§ Instructions to follow:
Write out every record below exactly as it stands, leaving the pictures out.

======== Given entries ========

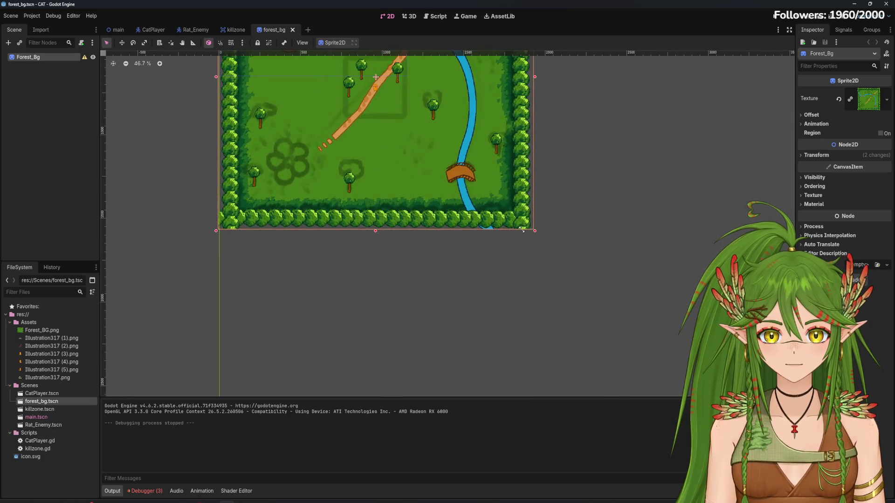
Step: In the main scene, shift the forest map and scale it up to 2x
scroll(510, 191, "up", 1)
left_click(117, 29)
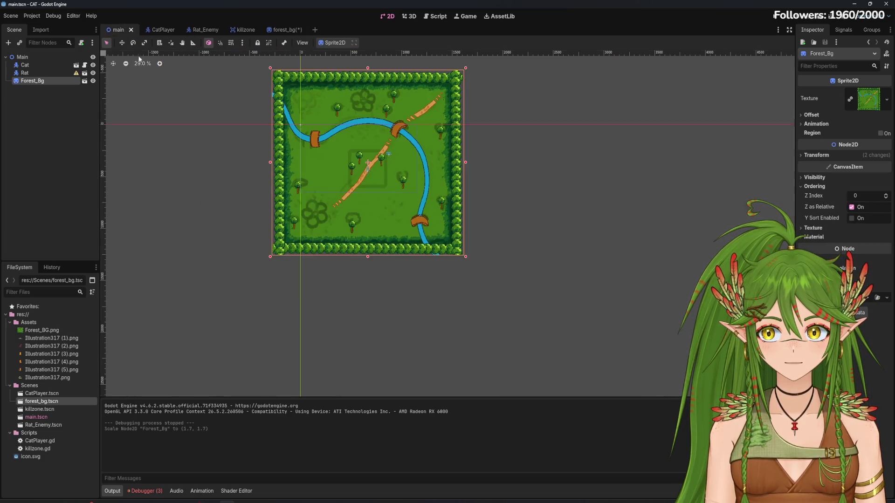
scroll(382, 230, "up", 1)
scroll(382, 230, "up", 5)
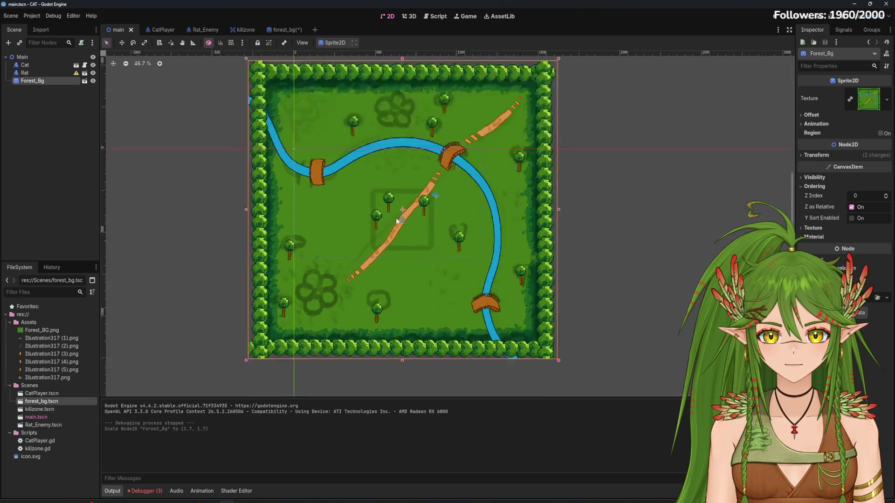
scroll(418, 248, "down", 2)
left_click_drag(440, 259, 443, 264)
scroll(443, 265, "down", 3)
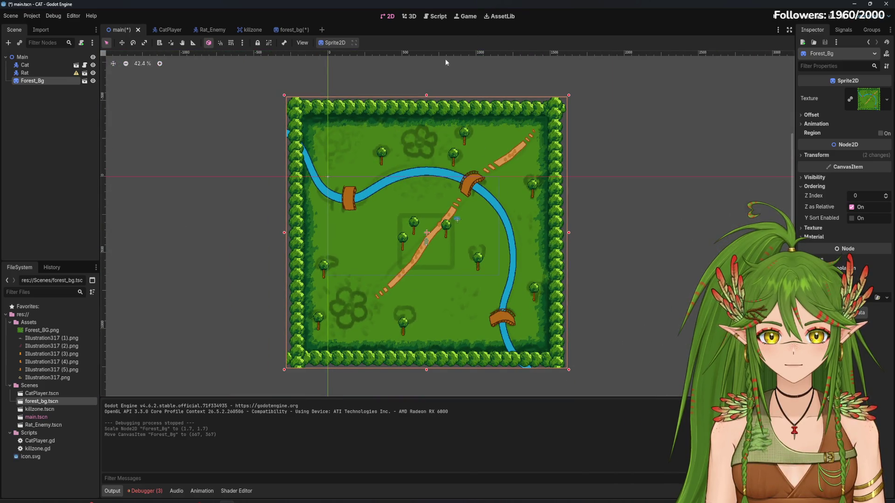
scroll(599, 288, "down", 1)
mouse_move(608, 326)
left_mouse_down()
mouse_move(527, 248)
mouse_move(516, 254)
mouse_move(565, 302)
left_mouse_up()
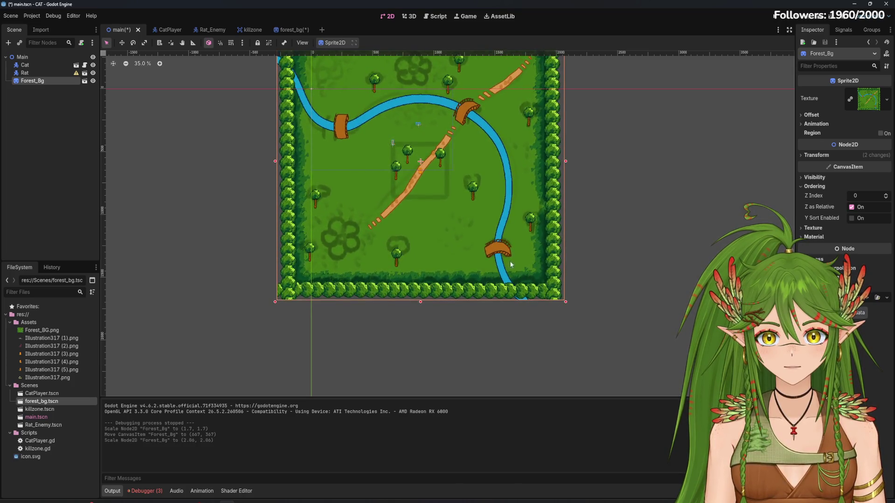
Step: Move the enlarged map into place around the cat, then save and run the game full-screen
left_click_drag(427, 175, 400, 147)
scroll(400, 147, "up", 2)
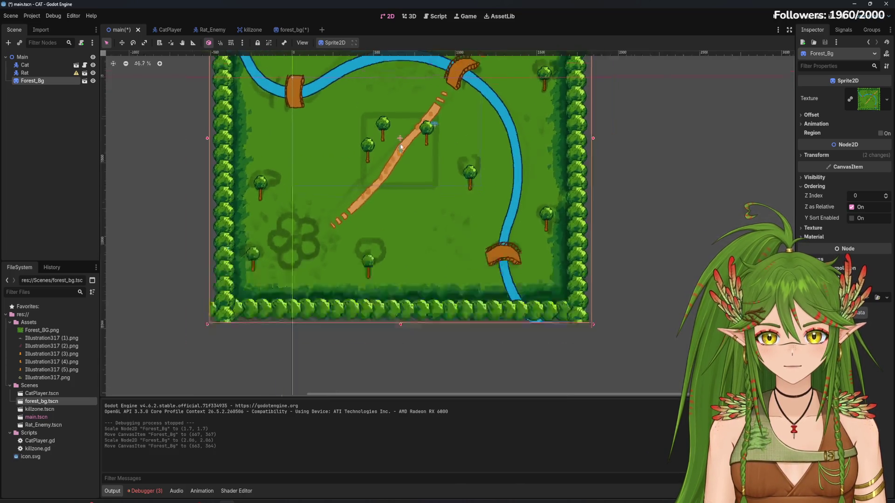
scroll(401, 148, "up", 5)
mouse_move(410, 160)
left_mouse_down()
mouse_move(427, 155)
mouse_move(417, 153)
left_mouse_up()
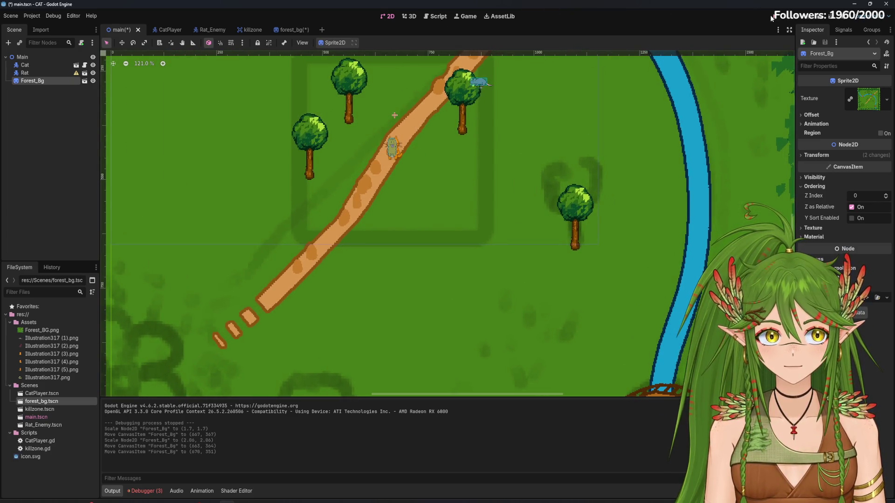
left_click(770, 18)
left_click(627, 112)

========

§ Your solution:
Step: In the main scene, shift the forest map and scale it up to 2x
scroll(510, 191, "up", 1)
left_click(117, 29)
scroll(382, 230, "up", 1)
scroll(382, 230, "up", 5)
scroll(418, 248, "down", 2)
left_click_drag(440, 259, 443, 264)
scroll(443, 265, "down", 3)
scroll(599, 288, "down", 1)
mouse_move(608, 326)
left_mouse_down()
mouse_move(527, 248)
mouse_move(516, 254)
mouse_move(565, 302)
left_mouse_up()
Step: Move the enlarged map into place around the cat, then save and run the game full-screen
left_click_drag(427, 175, 400, 147)
scroll(400, 147, "up", 2)
scroll(401, 148, "up", 5)
mouse_move(410, 160)
left_mouse_down()
mouse_move(427, 155)
mouse_move(417, 153)
left_mouse_up()
left_click(770, 18)
left_click(627, 112)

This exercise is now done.